You know the movie Snakes on a Plane? This was Snake in the Bed. Much, much, much scarier. Mainly because it was happening to me in REAL LIFE and not to Samuel L. Jackson on a Hollywood movie set.
The snake and I stared at each other and time seemed to stop. Then, at incredible speed, a number of things happened all at once.
Brainy scientists say that it is aerodynamically impossible for a human being to fly. The laws of physics do not allow it.
And what I would say to those scientists is this: Quit flapping your gums, Einsteins. You might know plenty about science and mathematics, but you don’t know what a human is capable of when he finds a snake in his bed. But if you wanted to conduct an experiment to find out, all you’d have to do is place one terrified kid (for the sake of argument, let’s call him Rafe Khatchadorian) in close proximity to a giant snake, and you would see unaided human flight take place in about two seconds flat. Guaranteed.
Once I had computed the impossible information that there was, in fact, a huge snake in my bed, I levitated so fast that I bounced off the ceiling, spun around in midair, and rocketed out of the room at approximately 926 miles an hour without my feet touching the ground once.
Did I mention I was screaming?
Well, I was—loudly and without drawing breath and in a voice so high I was surprised the windows didn’t shatter. As soon as I locked eyes on the reptile in my bed, I screamed like a police siren without an Off switch.
I screamed as I hurtled down the Coogans’ hallway, I screamed as I clattered down the stairs, and I was still screaming as I sprinted into the crowded living room, tripped over a coffee table, and somersaulted into the TV, which exploded in a totally impressive shower of sparks and smoke. I was left sprawled half over the coffee table, with cake all over me, my butt stuck up high in the air, and my face buried in the carpet.
It wasn’t a good look.
See?
“SNNNNNNAAAAAAAAAAAAAKKKKE!” I howled, lifting my chin from the carpet. “S-S-S-S-S-S-S-S-S-SNAAAAAAAAAKKKKKE!”
There was a moment of stunned silence. Biff and Barb Coogan looked blankly at me and then at the busted TV.
“Snake?” I said. My voice went up at the end of the word like I was asking a question. Maybe I was asking a question. Maybe there hadn’t been a snake?
And then Bradley and Belinda and all their surfy-alien-mutant friends started to laugh. They laughed until tears ran down their perfect cheeks. They would stop laughing for a second and then see my yellow underwear with the stars and start laughing all over again.
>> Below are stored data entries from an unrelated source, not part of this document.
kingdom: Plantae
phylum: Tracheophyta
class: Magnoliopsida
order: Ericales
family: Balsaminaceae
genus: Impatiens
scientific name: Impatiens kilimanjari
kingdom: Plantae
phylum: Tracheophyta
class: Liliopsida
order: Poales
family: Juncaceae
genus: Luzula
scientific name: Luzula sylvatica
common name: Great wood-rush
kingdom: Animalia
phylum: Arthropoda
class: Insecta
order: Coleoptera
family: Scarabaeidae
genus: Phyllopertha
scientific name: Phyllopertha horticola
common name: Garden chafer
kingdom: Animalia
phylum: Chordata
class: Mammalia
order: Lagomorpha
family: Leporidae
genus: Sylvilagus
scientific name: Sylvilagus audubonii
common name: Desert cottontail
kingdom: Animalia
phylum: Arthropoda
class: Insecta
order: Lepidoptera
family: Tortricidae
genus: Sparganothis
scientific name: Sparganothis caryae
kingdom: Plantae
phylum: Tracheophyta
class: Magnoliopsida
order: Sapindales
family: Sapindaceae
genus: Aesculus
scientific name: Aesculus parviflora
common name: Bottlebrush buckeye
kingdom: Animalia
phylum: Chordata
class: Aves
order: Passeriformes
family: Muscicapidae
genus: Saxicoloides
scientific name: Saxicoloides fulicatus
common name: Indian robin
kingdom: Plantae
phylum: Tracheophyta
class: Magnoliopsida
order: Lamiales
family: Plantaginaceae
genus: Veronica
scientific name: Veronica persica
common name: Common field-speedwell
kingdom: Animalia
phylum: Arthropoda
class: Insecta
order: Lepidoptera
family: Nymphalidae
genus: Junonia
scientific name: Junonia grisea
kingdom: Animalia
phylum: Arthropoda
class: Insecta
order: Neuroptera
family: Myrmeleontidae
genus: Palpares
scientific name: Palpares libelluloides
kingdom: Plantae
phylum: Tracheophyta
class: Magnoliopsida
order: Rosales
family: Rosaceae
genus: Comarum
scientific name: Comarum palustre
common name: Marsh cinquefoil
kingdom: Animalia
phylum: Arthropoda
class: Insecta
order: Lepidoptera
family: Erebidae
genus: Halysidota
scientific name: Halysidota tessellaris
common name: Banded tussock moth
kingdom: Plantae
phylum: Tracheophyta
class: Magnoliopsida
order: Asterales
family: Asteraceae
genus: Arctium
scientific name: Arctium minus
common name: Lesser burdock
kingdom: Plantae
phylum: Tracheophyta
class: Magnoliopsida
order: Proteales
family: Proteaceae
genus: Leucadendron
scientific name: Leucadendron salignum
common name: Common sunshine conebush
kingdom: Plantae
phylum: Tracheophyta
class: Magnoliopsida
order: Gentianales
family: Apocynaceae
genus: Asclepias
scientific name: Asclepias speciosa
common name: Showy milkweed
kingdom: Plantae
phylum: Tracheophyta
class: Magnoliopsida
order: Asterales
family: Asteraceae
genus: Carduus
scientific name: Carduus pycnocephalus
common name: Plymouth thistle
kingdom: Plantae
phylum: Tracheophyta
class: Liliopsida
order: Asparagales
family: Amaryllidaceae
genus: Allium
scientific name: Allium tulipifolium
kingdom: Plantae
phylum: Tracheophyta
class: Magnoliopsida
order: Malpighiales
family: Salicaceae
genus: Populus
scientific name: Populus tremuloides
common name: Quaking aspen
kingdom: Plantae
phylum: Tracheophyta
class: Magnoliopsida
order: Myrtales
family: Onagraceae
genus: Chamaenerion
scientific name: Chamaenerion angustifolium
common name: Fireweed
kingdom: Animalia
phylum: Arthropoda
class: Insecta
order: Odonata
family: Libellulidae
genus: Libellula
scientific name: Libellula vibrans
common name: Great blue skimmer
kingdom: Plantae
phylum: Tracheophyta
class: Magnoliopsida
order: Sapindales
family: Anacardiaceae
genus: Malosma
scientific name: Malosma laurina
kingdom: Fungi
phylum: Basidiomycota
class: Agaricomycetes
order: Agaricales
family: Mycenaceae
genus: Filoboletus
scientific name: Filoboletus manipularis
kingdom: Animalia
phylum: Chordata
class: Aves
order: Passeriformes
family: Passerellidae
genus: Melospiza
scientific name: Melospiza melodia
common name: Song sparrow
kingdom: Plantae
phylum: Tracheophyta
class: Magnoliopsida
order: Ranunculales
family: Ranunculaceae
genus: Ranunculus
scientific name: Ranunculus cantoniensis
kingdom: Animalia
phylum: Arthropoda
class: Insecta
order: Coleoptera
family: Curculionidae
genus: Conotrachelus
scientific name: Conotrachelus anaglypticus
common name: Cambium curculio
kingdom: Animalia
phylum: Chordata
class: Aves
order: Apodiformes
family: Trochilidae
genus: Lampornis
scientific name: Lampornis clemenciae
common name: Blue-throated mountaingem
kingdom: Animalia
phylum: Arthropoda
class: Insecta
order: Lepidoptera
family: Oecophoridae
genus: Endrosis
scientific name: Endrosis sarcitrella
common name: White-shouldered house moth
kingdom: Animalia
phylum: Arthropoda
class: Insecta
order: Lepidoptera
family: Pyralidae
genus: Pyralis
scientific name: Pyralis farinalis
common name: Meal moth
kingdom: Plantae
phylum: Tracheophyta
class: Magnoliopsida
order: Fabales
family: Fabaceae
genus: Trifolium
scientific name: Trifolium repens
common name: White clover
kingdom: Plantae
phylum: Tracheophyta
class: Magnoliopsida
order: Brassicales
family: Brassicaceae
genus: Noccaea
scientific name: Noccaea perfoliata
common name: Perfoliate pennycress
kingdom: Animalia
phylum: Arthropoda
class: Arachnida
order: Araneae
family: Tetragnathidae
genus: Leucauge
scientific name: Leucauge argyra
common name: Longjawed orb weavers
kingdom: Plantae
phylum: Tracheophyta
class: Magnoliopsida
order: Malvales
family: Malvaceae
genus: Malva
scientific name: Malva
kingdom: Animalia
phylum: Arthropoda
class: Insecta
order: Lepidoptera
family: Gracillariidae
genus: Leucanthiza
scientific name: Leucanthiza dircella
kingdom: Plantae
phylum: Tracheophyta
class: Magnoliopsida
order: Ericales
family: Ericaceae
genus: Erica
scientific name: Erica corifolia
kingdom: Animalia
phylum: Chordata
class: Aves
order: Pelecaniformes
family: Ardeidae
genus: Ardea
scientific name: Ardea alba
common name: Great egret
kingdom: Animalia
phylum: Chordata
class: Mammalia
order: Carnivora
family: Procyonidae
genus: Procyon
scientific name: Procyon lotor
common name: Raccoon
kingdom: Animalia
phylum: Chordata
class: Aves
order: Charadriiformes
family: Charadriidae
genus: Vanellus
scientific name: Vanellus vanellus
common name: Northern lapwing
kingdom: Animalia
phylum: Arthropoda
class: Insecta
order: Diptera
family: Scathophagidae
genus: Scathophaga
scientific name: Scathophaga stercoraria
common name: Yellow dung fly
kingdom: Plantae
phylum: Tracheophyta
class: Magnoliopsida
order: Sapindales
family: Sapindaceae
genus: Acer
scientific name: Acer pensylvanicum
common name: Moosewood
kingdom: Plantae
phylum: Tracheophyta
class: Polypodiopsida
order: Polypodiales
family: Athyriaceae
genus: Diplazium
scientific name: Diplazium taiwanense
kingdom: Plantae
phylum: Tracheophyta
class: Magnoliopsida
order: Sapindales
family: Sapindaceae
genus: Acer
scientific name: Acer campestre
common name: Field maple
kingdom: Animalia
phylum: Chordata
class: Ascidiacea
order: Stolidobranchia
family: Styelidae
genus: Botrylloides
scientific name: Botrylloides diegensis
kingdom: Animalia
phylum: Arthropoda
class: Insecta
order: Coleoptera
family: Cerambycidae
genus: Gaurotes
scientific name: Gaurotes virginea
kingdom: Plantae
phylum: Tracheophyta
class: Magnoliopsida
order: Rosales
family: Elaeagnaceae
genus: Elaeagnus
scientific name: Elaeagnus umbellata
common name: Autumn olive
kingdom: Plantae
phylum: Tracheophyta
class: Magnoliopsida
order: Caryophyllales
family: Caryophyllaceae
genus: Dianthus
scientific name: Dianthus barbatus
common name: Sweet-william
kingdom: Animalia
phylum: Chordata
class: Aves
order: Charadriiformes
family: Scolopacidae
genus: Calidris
“Stop,” one kid gasped, holding his hands up. “I can’t breathe!” And then he rolled over, his shoulders shaking.
They’d stop laughing, and then someone would say, “The TV!” and off they’d go once more. If one of them had literally laughed their head right off their shoulders, I wouldn’t have been surprised.
Even Biff and Barb joined in.
Then Mom arrived. “What’s all the noise?” she asked.
“Rafe’s making us all laugh,” Barb Coogan said. “He’s quite a joker, isn’t he?”
Before Mom could reply, Bradley turned to one of his friends. “You get that, Danny?” he said.
I looked around to see Bradley’s friend holding up his phone and nodding. “Every last freakin’ second, Bradster,” he said. He leaned forward and high-fived Bradley. “Uploading now.”